Hi, I have had my dwarf hamster for a week. We have a pets at home cage with tubes. Peanut now uses the corner tube to sleep in. Should I remove the tubes? 
Also I wanted to make the cage even bigger, it’s a medium size cage, with plastic base and wire top. I have seen Habitrail ovo type cages can I add this to a normal wire top cage or would I have to modify the cage. 
Just love Peanut so much and want her to have as much space as possible.


----------



## Engel98 (Oct 7, 2018)

Unfortunately adding modules is broken floor space so doesn't make it a lot bigger. Personally I'd get the Alaska cage off zooplus. Plenty big enough to start with. 

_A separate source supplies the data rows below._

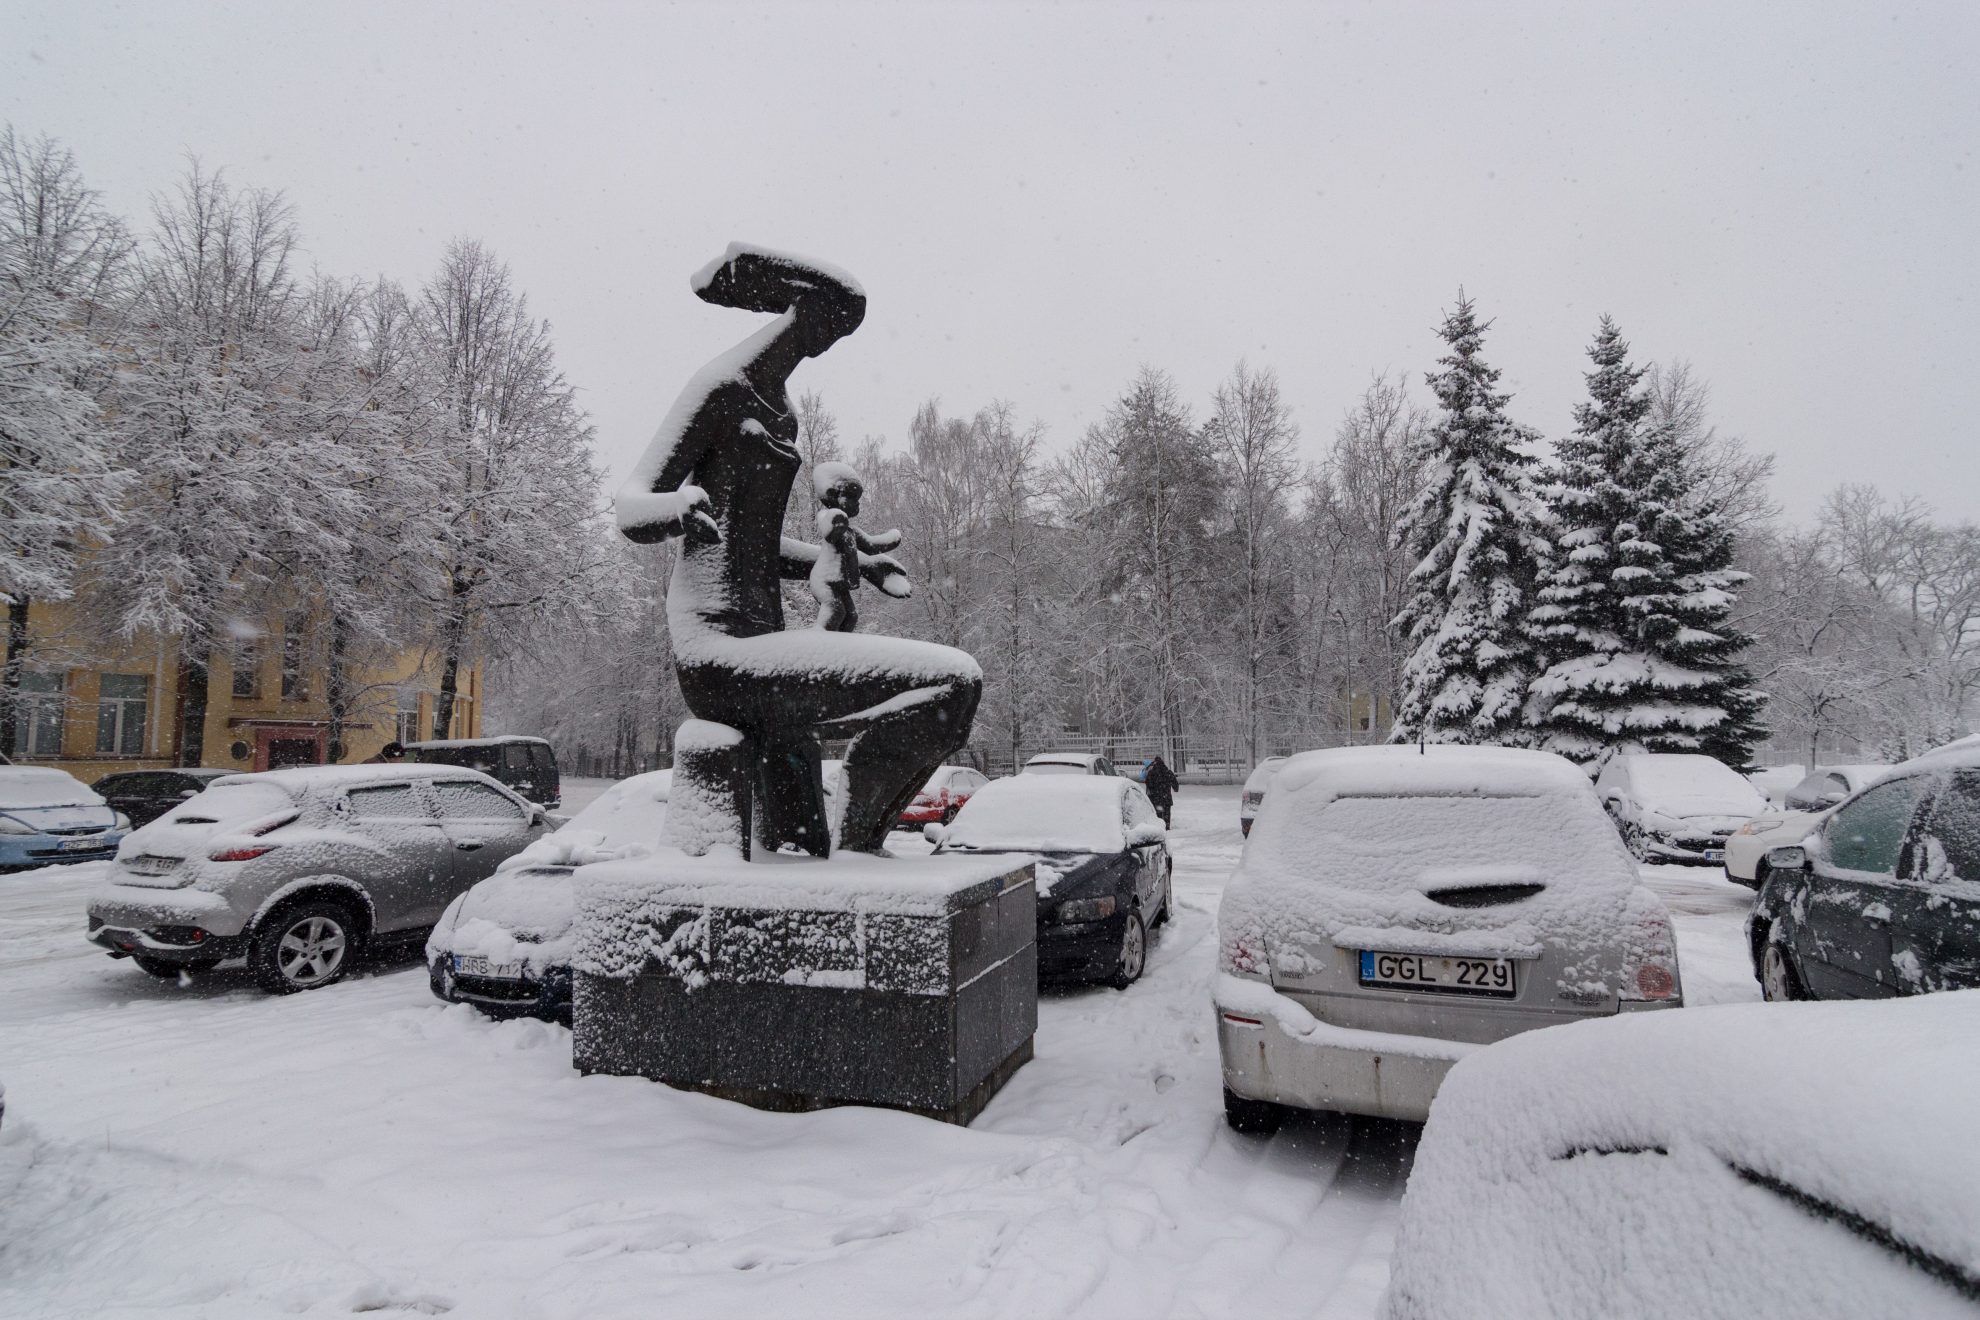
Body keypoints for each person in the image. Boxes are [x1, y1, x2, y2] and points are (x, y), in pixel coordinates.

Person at [616, 245, 981, 854]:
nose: (825, 341)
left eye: (835, 333)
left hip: (765, 640)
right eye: (827, 325)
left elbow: (759, 547)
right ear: (799, 312)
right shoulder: (718, 388)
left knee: (951, 689)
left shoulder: (783, 414)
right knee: (951, 684)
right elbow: (631, 507)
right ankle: (857, 843)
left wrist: (855, 562)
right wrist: (677, 510)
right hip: (716, 649)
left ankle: (848, 846)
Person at [1144, 754, 1180, 828]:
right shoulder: (1168, 772)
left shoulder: (1151, 773)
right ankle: (1167, 825)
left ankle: (1159, 826)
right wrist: (1175, 788)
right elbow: (1175, 785)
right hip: (1166, 798)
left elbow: (1148, 784)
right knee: (1167, 813)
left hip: (1157, 798)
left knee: (1159, 813)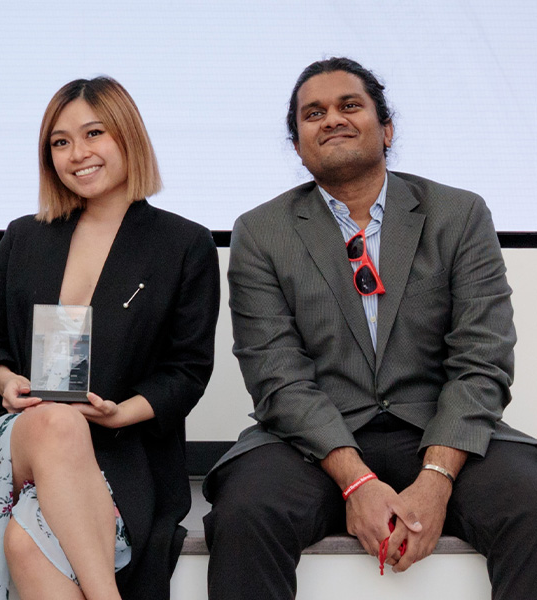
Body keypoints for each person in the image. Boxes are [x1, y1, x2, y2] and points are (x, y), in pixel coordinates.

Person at [203, 56, 537, 600]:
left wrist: (436, 478)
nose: (331, 118)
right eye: (313, 113)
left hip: (438, 431)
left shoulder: (459, 214)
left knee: (531, 500)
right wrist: (356, 481)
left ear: (386, 128)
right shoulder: (261, 232)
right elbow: (276, 375)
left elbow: (483, 358)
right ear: (298, 144)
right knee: (247, 511)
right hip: (311, 443)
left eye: (349, 105)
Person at [0, 76, 219, 600]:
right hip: (13, 439)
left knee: (27, 544)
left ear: (128, 136)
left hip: (120, 449)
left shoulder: (184, 244)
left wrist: (119, 412)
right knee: (57, 420)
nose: (77, 154)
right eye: (60, 142)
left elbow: (188, 370)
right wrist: (6, 381)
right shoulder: (25, 234)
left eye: (93, 134)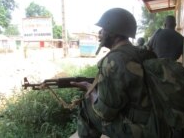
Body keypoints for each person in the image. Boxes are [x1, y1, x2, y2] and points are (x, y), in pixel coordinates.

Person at [70, 8, 165, 138]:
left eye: (103, 29)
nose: (100, 32)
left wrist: (89, 89)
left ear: (113, 33)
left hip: (142, 129)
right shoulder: (143, 52)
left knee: (87, 105)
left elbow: (103, 113)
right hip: (157, 120)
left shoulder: (114, 60)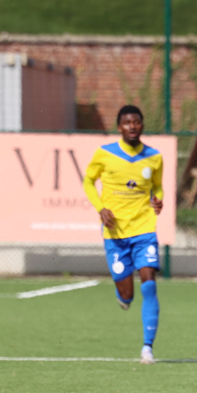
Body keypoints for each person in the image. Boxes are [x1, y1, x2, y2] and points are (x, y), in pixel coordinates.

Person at [84, 105, 163, 365]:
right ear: (119, 127)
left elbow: (158, 186)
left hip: (144, 228)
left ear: (142, 125)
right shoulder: (105, 154)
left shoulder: (154, 157)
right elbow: (88, 180)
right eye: (127, 122)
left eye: (137, 122)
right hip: (115, 232)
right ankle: (123, 296)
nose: (132, 126)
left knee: (149, 283)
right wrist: (100, 208)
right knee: (127, 291)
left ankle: (147, 348)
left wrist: (158, 200)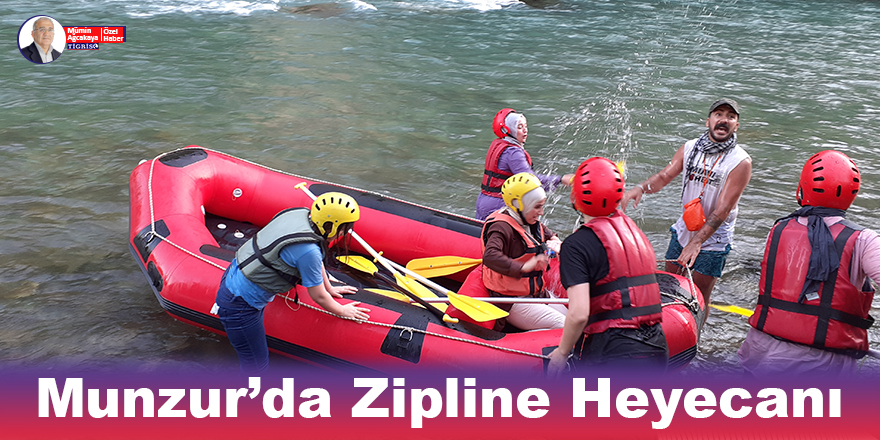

What size wheel do you have? Dwarf hamsters need an 8 inch upright wheel.


----------



## Wendy Constable (Jun 30, 2020)

Hey we have just got dwarf hamster from pets at home and bought their recommended cage - close up pic add to show him doing same thing. I just want to make sure he has big enough cage aswell. Just went with what we thought was expert advice ? Have you upgrade to anything or stayed with that same cage ?


----------



## Guest (Feb 11, 2021)

Please don’t buy pets at home hamster cages. They are advertised as dwarf hamster suitable but they are often way to small. You should have one at least 450 square inches. Mine is the zoozone 1 which is 504 square inches.


----------



## Engel98 (Oct 7, 2018)

Gerbil356 said:


> Please don't buy pets at home hamster cages. They are advertised as dwarf hamster suitable but they are often way to small. You should have one at least 450 square inches. Mine is the zoozone 1 which is 504 square inches.


Zoozone 1 is too small. It's not 80x 50cm. 450sq" is US minimum. Here in the UK it's 80x50cm which is 600+sq"


----------



## Guest (Feb 11, 2021)

Oh sorry, I am not American but I watch Victoria Raechel who is so I get a lot of information from her. In the future I will get a larger cage for my dwarf hamster. And please trust that I am not a person who impulse buys pets and doesn’t know how to care for them. I have done months of research on how to look after hamsters and it makes me feel so sad when I see videos of people not caring for their pets properly.


----------



## Engel98 (Oct 7, 2018)

Gerbil356 said:


> Oh sorry, I am not American but I watch Victoria Raechel who is so I get a lot of information from her. In the future I will get a larger cage for my dwarf hamster. And please trust that I am not a person who impulse buys pets and doesn't know how to care for them. I have done months of research on how to look after hamsters and it makes me feel so sad when I see videos of people not caring for their pets properly.


Don't worry. I fell into the same trap watching US YouTubers then found out the cage was too small. It's great that you are considering an upgrade. Some people say 'well my hamster is happy so no'


----------



## Guest (Feb 12, 2021)

Yup, there is a lot of different information out there. And when I get my hamster if he seems unhappy I will try and do my absolute best to help him.


----------